Posted by ardsl sur 17 novembre 2011

Le 29 novembre 2010 ouvrait un nouvel échangeur sur l’A41 au sud de la commune de Seynod (entre les échangeurs d’Alby-sur-Chéran et d’Annecy sud).

Avec ce nouvel échangeur, Area comptait récupérer une grande partie du trafic de la D1201. Pari raté !

Le Conseil général de la Haute-Savoie et la communauté d’agglomération d’Annecy (C2A) avaient également parié que ce nouvel accès à l’autoroute réduirait considérablement le trafic sur la D1201.

Area, le Département et la C2A ont investi 15 millions d’euros pour créer ce nouvel échangeur. Le Département et la C2A ont financé 50% des travaux.

Area attendait 7 000 véhicules par jour sur le nouvel échangeur de Seynod Sud. Les comptages montrent que le trafic se limite à 3 000 passages journaliers. Et encore, une partie du trafic est généré par des automobilistes qui prenaient auparavant l’A41 à Alby.

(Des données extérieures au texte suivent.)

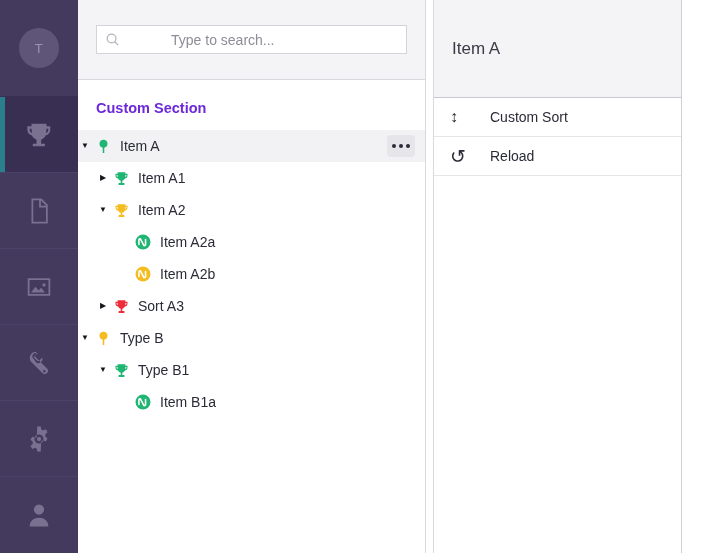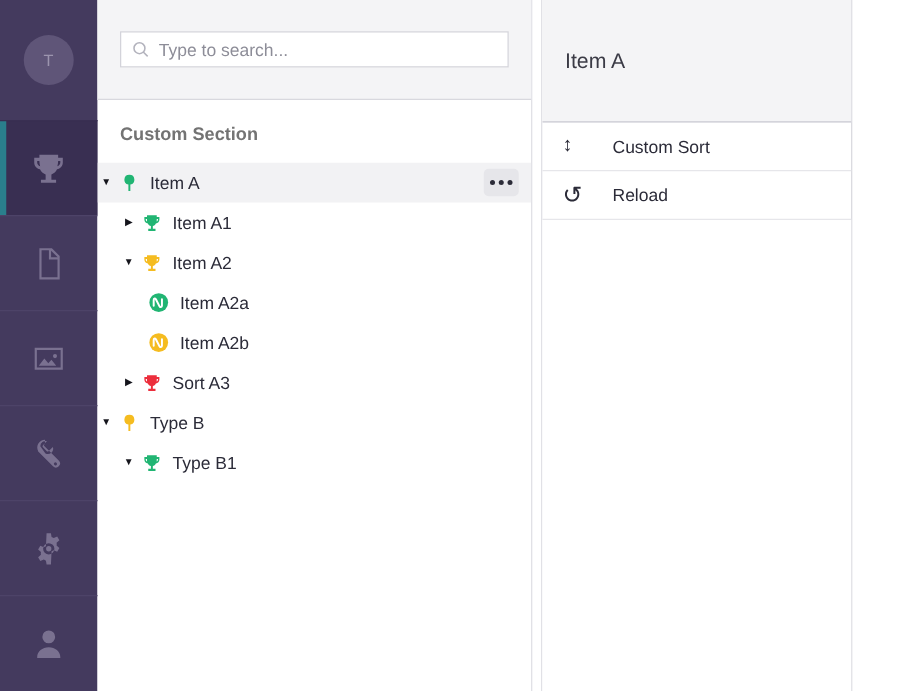--- a/index.html
+++ b/index.html
@@ -92,6 +92,7 @@
     display: flex;
     align-items: center;
     padding: 0 8px;
+    gap: 44px;
   }
   .search-field svg { flex: 0 0 auto; margin-right: 7px; }
   .search-input {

Pour augmenter la fréquentation de l’autoroute, Area mise désormais sur la création par la commune de Seynod d’une zone d’activité à proximité du nouvel échangeur.

Il convient de souligner que la DTA des Alpes du Nord proscrit la création de nouveaux échangeurs autoroutiers. Pour réduire le trafic automobile sur les départementales de l’agglomération annecienne, la solution n’est pas de créer de nouveaux accès à l’autoroute ou de doubler les voieries existantes voire d’en créer de nouvelles, mais de mettre en oeuvre une politique ambitieuse de développer des transports collectifs.